**About this task**
Check every line of the entries below for the word "other", then give only the number of lines that have it.

**Exercise input**
========
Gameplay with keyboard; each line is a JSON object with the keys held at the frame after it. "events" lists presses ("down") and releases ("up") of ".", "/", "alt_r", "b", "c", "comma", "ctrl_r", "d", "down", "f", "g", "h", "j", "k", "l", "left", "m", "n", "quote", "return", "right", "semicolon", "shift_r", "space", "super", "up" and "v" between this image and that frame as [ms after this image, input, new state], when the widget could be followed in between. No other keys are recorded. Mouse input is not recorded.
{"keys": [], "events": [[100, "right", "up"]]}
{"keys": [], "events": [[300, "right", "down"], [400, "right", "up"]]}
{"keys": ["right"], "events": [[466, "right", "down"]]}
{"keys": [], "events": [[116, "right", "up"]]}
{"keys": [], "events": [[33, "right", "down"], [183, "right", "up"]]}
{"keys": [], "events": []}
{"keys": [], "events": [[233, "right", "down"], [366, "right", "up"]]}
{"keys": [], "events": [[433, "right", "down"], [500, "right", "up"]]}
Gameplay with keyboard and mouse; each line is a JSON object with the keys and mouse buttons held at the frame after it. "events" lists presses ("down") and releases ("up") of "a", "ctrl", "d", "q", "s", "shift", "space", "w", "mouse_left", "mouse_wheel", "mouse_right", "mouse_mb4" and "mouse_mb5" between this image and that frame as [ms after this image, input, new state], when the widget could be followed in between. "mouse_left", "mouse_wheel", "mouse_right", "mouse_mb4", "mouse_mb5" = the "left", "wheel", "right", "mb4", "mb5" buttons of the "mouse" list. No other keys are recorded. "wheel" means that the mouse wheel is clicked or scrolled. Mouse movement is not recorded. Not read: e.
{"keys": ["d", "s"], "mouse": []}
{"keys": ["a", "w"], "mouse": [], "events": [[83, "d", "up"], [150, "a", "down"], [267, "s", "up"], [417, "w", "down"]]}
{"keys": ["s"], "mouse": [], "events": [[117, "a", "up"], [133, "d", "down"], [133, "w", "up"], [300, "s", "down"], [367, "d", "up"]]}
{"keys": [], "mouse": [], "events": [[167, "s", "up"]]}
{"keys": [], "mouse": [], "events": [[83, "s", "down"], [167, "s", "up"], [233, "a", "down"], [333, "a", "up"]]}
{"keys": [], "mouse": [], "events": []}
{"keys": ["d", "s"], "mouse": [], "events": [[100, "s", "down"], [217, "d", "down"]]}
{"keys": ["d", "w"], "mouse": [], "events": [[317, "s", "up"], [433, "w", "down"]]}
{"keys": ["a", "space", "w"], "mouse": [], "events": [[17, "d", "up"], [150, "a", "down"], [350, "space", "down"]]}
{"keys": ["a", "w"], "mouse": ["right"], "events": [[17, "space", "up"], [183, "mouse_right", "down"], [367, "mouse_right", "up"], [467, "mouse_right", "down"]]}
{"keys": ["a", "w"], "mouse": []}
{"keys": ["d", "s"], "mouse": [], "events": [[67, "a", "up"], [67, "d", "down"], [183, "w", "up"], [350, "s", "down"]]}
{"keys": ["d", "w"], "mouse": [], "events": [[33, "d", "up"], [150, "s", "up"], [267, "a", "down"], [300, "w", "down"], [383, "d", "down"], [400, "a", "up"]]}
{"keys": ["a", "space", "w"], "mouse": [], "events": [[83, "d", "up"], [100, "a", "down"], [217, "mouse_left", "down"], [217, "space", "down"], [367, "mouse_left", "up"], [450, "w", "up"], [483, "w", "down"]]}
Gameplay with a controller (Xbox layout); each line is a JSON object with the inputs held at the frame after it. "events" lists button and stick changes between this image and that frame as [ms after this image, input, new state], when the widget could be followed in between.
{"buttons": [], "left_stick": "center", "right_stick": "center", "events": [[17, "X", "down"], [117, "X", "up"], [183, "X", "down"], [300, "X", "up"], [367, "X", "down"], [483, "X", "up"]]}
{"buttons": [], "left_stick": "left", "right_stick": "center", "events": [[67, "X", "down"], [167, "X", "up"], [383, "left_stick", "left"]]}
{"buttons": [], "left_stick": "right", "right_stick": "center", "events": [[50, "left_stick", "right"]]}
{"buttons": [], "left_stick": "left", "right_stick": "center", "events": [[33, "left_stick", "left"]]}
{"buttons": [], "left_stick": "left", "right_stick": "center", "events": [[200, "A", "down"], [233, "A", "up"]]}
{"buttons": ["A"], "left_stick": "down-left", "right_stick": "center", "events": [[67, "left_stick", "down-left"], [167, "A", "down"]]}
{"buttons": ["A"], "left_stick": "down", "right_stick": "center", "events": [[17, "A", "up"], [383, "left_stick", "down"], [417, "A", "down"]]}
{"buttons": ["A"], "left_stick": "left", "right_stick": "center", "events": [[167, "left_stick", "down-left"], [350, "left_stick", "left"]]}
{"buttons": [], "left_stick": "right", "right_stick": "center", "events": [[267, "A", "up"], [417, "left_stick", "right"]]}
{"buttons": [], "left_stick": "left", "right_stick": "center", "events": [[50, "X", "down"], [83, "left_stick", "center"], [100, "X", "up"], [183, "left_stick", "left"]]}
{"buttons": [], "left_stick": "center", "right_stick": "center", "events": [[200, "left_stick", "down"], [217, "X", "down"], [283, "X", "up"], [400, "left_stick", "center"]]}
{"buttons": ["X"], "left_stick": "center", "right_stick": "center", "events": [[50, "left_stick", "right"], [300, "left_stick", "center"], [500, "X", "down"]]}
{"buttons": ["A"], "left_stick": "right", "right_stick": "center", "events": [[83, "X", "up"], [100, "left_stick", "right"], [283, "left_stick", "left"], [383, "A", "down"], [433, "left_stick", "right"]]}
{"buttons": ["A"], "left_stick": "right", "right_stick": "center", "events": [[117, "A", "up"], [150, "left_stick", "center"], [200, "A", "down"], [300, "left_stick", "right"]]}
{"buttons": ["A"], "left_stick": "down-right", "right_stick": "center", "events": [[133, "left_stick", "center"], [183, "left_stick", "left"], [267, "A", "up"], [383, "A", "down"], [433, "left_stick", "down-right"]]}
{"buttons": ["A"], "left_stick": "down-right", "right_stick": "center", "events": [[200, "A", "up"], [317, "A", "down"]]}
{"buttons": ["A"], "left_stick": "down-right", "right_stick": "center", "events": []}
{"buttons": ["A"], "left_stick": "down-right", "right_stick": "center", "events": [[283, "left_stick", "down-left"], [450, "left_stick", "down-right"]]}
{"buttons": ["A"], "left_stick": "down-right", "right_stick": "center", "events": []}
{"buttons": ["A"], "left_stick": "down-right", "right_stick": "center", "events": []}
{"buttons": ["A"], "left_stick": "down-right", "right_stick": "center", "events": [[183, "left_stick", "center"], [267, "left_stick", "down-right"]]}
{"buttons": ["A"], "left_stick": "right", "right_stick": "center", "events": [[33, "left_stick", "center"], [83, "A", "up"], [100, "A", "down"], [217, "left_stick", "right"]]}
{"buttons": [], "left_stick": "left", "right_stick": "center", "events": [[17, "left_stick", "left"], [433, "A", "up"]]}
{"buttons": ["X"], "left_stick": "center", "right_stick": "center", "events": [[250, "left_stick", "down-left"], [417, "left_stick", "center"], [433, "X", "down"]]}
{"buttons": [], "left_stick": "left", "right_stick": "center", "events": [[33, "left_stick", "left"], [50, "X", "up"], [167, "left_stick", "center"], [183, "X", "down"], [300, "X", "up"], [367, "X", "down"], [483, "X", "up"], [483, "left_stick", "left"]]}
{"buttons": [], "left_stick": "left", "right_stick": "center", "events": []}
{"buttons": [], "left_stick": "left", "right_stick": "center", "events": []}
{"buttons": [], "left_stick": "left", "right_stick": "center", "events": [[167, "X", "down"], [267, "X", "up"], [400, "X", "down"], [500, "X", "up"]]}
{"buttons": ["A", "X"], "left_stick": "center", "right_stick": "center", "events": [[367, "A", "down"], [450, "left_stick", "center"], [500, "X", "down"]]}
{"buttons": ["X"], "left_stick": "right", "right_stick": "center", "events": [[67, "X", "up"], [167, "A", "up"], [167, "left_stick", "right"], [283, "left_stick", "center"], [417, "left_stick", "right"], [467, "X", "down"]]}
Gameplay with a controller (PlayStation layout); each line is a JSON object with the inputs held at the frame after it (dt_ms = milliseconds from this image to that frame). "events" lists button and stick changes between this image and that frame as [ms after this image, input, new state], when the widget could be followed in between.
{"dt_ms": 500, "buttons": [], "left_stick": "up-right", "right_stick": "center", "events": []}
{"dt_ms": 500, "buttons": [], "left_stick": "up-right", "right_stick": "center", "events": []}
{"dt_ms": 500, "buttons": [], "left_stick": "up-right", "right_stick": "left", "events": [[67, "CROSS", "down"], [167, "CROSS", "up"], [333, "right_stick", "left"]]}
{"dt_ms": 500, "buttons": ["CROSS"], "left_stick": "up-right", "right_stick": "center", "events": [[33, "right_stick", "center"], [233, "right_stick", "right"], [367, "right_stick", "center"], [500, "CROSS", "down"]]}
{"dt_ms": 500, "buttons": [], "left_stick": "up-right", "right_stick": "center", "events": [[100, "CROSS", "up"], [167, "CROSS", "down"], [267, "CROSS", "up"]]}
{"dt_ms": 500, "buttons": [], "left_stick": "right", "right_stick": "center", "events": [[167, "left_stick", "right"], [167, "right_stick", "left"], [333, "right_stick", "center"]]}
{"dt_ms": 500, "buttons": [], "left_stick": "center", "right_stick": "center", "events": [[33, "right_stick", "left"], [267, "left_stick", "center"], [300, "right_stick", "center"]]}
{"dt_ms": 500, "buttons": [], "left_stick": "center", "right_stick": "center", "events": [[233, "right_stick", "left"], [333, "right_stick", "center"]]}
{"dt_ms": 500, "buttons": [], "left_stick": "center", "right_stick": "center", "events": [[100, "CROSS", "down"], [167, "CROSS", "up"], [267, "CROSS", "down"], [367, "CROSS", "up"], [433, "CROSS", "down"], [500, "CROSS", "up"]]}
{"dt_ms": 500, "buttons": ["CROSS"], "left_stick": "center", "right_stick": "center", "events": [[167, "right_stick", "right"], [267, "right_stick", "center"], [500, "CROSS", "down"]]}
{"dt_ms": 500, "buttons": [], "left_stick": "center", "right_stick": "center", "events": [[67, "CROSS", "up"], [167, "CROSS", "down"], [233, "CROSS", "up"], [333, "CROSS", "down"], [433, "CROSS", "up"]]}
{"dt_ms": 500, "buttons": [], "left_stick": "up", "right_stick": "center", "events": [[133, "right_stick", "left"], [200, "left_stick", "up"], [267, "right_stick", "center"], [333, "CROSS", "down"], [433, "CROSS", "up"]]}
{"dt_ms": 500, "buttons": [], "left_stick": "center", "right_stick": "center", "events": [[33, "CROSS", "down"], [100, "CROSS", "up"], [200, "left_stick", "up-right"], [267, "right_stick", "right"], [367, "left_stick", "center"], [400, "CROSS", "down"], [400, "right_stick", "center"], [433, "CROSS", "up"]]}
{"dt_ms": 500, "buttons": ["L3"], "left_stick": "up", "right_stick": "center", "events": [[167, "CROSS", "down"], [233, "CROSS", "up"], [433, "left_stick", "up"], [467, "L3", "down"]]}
========
**Response**
2